Subspace clustering for the analysis of geo-referenced time series
Geo-referenced time series are data describing the time-changing behavior of one or more attributes at fixed locations and consistent time intervals [1]. For example, the weather stations located all around the world provide a vast amount of daily meteorological data containing various measurements such as temperature. Analysis of such huge datasets and exploring spatio-temporal patterns is a challenging task. Machine Learning (ML) has shown great improvement in the trade-off between speed and accuracy in time series analysis. ML has offered automatic or semi-automatic approaches for integrating all the sources of information, discovering the underlying relationships, and making predictions. Clustering is an ML technique to group data points with similar properties. It allows exploring hidden relationships between data points and gaining valuable insights about the spatio-temporal patterns within time series.
Selecting an appropriate clustering method remains to be a challenge, which is very important to achieve good results. Traditional clustering algorithms (e.g., K-means) normally use a specific distance measure to characterize the similarity between any two time series. They often assume data lie in a single subspace. However, considering the nature of time series that involves the three components, space, time, and attribute, the data points may be assumed to lie in a union of several low-dimensional subspaces. Particularly, this could be more relevant in high dimensional time series in which the number of time series is much larger than the length of each time series. Subspace clustering algorithms are advanced clustering techniques that explore the data to find multiple low dimensional subspaces and identify the data points that belong to each subspace [2-4]. For example, the sparse subspace clustering (SSC) algorithm constructs a similarity graph using the sparse coefficients, and groups data points using spectral clustering [2]. This study aims to explore the application of the SSC algorithm (or its modified versions e.g., [3]) for the analysis of geo-referenced time series and conduct a comparative study and evaluate the performance of this algorithm. A data set is available to map spring onset phenoregions over the conterminous 48 US states. This dataset can also be used to test the robustness of the proposed clustering method to deal with big geospatial data.
Exploring and implementing subspace clustering algorithms for the analysis of geo-referenced time series
-
[1] Wu, X., Cheng, C., Zurita-Milla, R., & Song, C. (2020). An overview of clustering methods for geo-referenced time series: from one-way clustering to co-and tri-clustering. International Journal of Geographical Information Science , 1-27.
[2] Elhamifar, E., & Vidal, R. (2013). Sparse subspace clustering: Algorithm, theory, and applications. IEEE transactions on pattern analysis and machine intelligence, 35(11), 2765-2781.
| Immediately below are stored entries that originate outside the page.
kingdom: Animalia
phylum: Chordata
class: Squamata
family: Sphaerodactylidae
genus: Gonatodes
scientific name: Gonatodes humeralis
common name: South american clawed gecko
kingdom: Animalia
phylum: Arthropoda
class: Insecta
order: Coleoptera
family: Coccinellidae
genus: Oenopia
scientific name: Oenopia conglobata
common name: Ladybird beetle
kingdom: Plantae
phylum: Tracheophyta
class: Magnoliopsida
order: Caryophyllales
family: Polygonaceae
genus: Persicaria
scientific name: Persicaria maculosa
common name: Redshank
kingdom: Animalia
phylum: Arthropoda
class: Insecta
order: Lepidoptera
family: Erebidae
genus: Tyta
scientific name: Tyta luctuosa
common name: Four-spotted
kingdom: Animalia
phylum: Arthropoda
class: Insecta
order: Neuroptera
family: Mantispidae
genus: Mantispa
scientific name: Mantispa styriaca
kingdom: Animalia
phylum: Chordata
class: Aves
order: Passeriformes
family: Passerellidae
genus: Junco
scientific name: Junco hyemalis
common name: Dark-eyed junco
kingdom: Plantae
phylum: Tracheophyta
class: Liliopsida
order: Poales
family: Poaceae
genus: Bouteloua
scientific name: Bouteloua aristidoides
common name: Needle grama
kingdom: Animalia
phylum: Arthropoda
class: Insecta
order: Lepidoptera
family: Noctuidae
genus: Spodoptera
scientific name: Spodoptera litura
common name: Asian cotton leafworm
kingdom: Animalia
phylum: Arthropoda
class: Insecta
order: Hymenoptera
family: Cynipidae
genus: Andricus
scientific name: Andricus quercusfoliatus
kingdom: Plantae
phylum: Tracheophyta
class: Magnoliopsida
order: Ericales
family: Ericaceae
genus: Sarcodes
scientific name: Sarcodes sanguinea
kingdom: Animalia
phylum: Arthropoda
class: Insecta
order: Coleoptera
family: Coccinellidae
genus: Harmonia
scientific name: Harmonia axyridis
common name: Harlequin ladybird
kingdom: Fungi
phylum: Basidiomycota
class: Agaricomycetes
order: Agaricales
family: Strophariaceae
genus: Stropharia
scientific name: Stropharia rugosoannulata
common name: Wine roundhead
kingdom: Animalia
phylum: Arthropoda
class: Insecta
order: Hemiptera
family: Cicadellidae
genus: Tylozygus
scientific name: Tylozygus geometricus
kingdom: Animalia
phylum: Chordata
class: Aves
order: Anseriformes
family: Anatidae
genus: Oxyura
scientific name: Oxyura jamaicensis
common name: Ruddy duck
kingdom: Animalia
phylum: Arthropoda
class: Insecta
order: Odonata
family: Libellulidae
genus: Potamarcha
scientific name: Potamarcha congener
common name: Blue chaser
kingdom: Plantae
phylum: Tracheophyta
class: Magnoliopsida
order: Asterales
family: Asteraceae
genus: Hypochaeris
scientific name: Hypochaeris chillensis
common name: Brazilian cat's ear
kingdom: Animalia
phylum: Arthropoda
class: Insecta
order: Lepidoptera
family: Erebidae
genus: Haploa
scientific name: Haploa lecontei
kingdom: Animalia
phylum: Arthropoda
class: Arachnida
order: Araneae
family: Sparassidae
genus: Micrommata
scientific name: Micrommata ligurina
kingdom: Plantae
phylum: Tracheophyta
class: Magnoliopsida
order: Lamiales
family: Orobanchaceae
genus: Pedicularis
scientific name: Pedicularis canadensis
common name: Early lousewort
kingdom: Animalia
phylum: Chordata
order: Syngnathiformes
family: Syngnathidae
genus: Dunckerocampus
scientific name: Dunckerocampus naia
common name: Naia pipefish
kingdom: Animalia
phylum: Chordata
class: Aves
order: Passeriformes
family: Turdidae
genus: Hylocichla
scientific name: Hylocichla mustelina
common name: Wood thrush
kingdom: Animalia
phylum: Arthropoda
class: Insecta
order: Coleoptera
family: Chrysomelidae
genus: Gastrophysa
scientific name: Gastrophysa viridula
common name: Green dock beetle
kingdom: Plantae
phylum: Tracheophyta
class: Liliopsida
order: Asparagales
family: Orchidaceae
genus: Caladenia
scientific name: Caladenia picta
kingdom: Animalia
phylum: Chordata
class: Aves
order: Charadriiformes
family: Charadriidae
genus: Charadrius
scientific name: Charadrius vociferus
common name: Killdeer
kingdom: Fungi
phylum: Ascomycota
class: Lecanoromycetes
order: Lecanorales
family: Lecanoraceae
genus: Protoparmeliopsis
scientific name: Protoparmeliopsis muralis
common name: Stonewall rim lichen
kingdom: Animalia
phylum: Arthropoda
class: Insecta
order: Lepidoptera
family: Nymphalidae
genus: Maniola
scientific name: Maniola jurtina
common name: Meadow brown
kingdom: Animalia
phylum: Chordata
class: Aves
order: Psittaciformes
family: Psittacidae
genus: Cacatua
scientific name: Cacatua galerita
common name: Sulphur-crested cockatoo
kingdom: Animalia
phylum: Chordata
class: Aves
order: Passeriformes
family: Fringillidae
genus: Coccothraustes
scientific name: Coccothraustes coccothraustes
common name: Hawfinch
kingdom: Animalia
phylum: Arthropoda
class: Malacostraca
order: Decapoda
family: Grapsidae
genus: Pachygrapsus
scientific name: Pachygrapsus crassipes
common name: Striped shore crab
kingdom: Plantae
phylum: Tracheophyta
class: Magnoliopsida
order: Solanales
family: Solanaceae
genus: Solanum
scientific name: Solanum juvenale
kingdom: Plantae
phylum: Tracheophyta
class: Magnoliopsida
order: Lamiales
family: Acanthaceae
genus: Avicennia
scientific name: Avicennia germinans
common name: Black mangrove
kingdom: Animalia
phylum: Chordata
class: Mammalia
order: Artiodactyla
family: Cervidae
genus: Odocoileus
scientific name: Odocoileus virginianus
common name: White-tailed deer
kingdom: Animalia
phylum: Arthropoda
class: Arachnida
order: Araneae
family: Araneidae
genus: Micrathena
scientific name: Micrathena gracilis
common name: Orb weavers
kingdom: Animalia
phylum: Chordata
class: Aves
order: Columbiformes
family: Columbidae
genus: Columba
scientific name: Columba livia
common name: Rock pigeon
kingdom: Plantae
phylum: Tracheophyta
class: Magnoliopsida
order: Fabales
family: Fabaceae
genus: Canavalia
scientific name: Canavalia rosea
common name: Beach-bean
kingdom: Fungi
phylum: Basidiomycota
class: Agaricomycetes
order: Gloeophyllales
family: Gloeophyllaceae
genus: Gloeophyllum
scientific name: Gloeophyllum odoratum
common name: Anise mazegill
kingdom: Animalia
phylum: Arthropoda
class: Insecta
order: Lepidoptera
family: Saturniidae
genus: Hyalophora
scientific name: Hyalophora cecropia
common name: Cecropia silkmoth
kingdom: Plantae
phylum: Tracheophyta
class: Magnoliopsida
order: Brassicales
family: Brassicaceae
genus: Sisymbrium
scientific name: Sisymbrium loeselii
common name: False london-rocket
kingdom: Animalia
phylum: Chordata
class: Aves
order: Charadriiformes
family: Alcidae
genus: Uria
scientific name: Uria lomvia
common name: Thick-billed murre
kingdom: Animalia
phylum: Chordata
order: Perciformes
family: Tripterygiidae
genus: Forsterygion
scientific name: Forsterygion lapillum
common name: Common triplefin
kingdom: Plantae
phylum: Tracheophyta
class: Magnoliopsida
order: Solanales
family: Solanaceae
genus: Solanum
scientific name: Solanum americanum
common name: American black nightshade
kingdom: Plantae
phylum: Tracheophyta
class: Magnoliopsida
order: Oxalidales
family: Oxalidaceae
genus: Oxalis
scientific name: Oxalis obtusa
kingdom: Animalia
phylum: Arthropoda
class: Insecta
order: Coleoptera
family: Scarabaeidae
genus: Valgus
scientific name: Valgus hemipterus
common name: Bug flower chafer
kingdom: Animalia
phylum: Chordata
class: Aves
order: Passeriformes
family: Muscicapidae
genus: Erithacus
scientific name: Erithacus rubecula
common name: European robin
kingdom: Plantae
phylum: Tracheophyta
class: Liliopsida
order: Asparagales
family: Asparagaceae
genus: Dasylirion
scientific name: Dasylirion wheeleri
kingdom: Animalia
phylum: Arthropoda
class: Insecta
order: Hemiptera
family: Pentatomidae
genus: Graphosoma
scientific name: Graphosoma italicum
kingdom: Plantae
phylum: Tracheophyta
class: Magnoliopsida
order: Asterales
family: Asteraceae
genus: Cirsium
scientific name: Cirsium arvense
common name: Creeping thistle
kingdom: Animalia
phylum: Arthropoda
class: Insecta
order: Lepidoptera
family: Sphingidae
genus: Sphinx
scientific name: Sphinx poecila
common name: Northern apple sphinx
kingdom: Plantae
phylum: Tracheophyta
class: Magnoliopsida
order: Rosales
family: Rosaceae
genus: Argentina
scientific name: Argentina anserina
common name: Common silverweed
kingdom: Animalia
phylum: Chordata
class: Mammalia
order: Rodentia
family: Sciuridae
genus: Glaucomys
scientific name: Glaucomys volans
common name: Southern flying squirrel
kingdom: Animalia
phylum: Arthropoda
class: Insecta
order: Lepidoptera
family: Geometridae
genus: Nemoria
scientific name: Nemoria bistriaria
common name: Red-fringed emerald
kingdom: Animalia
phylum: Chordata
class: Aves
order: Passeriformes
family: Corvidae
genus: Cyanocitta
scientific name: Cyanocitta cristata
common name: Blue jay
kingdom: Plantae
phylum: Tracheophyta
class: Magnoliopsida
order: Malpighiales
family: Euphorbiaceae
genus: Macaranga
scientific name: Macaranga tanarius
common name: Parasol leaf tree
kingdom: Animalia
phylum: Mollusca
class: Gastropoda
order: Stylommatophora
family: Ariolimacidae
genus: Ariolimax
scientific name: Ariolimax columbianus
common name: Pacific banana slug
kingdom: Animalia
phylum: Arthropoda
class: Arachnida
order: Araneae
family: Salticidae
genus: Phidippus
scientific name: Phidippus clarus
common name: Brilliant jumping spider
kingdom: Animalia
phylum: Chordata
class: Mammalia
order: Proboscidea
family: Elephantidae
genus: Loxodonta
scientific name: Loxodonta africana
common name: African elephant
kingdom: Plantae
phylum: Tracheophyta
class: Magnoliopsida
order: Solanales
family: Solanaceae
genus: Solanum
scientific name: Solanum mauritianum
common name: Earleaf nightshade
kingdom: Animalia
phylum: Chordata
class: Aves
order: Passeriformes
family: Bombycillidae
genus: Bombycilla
[3] Rafiezadeh Shahi, K., Khodadadzadeh, M., Tusa, L., Ghamisi, P., Tolosana-Delgado, R., & Gloaguen, R. (2020). Hierarchical Sparse Subspace Clustering (HESSC): An Automatic Approach for Hyperspectral Image Analysis. Remote Sensing, 12(15), 2421.
[4] Khodadadzadeh, M., Contreras, C., Tusa, L., & Gloaguen, R. (2018, October). Subspace clustering algorithms for mineral mapping. In Image and Signal Processing for Remote Sensing XXIV (Vol. 10789, p. 107891V). International Society for Optics and Photonics.